Sutcliffe's Commentary on the Old and New TestamentsSutcliffe's Commentary

Verses 1-20

Deuteronomy 30:5 . The Lord thy God will bring thee into the land, when thou art penitent, by the marvellous munificence of Darius, and of Cyrus his nephew. What a luminous vision of future things! The Jews and many christians hope for a second gathering in the latter day. See notes on the last ten chapters of Ezekiel.

Deuteronomy 30:6 . Circumcise thy heart, to love the Lord thy God with all thy heart. Love, perfect love, is the consummation of the law. Here is proof that the temporal blessings of the law were figures of blessings spiritual and eternal. When this law is written on the heart, we are made partakers of the divine nature, the life of God in the soul of man, on which the second death hath no power.

Deuteronomy 30:11 . It is not hid from thee. Here Moses preached the gospel to the fathers, as St. Paul demonstrates. Romans 10:8.

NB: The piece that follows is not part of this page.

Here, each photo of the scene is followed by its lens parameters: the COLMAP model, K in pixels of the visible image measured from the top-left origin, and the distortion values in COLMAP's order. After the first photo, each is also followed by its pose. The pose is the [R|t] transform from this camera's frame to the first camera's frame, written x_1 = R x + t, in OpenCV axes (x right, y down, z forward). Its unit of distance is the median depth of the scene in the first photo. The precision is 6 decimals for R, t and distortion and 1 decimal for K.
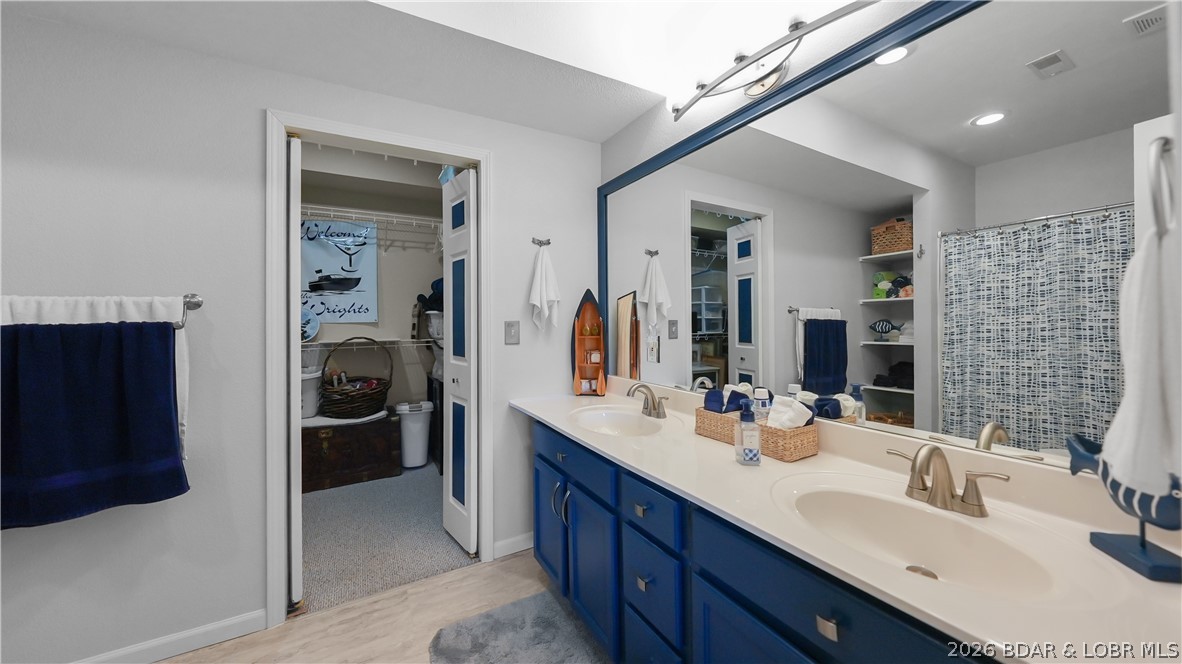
lens RADIAL K [[411.8, 0, 594.0], [0, 411.8, 327.4], [0, 0, 1]] dist [0.001872, 0.000103]
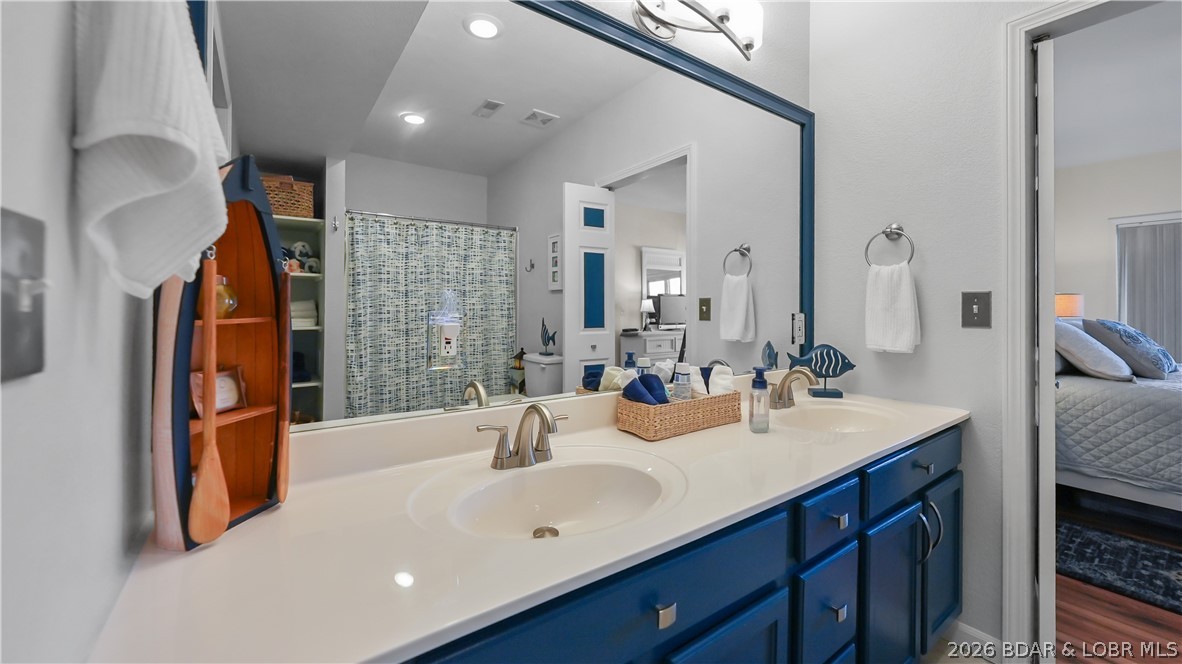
lens RADIAL K [[466.7, 0, 611.9], [0, 466.7, 311.0], [0, 0, 1]] dist [0.001356, 0.000033]
pose [[-0.117068, -0.003617, 0.993117, -0.329404], [-0.002544, 0.999991, 0.003342, -0.000428], [-0.993121, -0.002135, -0.117076, 0.596395]]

Deuteronomy 30:19 . I call heaven and earth to record. Here the man of God closes his evangelical ministry in the true sublime of sentiment and language. He closes all his precepts, and all conditions, in hope that the grace which was nigh would lead them to the perfect love of God, and all the glory of his kingdom.

REFLECTIONS.

These hard sentences and dreadful denunciations are not irreversible, where repentance succeed the revolt. Daniel in Babylon, and other good men no doubt joined in his design, fasted and wept before the Lord, and a remnant of Israel was restored. But the modern Jews, now long dispersed, are still hardened and impenitent. They still abide in unbelief, and therefore till repentance in some sort shall be given them, they cannot inherit the promises.

Moses, seeing the people awfully impressed with the complicated terrors of the covenant, being conscious of their weakness and depravity, graciously encourages them to obedience by promising the aids of grace. The Lord thy God will circumcise thy heart, and the heart of thy seed after thee, to love the Lord thy God with all thy heart; he will cleanse it from the filth and pollution of sin, and so fill it with his pure and perfect love, that the new heart shall be more inclined to obedience than the old one was to revolt. The effusions of grace shall also be coƫval with the duration of the covenant, and shall extend to the children throughout all generations.

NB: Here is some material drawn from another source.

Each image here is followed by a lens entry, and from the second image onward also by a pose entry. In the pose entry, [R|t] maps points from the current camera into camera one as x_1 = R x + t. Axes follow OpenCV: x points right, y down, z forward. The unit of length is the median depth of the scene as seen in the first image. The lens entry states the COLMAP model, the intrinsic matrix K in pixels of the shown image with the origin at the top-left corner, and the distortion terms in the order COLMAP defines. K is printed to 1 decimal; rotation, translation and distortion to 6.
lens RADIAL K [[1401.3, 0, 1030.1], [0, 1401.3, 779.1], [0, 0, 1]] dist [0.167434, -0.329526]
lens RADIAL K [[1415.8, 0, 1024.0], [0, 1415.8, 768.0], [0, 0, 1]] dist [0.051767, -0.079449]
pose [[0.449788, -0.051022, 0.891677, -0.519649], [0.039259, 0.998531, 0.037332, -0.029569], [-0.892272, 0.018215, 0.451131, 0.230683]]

What is happier still, the grace requisite to know and conform to the divine will, is neither distant nor difficult to obtain. The Hebrew for pardon and peace had neither to climb up into heaven, nor to descend into the deep; but simply to believe in the expected Messiah. The word is nigh thee, in thy mouth, and in thy heart. If thou shalt confess with thy mouth the Lord Jesus, and believe in thy heart that God hath raised him from the dead, thou shalt be saved. What a favour that God has adapted salvation to the weakness and indigence of man; he has but to ask and receive, to believe and be saved; for with the heart man believeth unto righteousness, and with the mouth confession is made to salvation. Over the gentiles there were a covering and a veil. Isaiah 25:7. They had to seek the Lord, if haply they might find him. Acts 17:27. But on us the beams of revelation have shone with meridian brightness.

God having therefore placed salvation within the reach of the Jew, having provided atonement for his sin, and grace adequate to obedience; he could on the fairest ground of equity call heaven and earth to record that he had set before them life and death, a blessing and a curse. He could call upon them to choose life; for he has no pleasure in the death of the wicked.

Moses, like our blessed Lord, perfectly understood the scope and design of all the precepts. He comprised them all in one word; that is, LOVE. He in whose heart the love of God is shed abroad, would neither kill nor hurt his neighbour. On the contrary, he seeks to do him all the good in his power. Love worketh no ill to its neighbour; therefore love is the fulfilling of the law. May the Lord write it on every heart.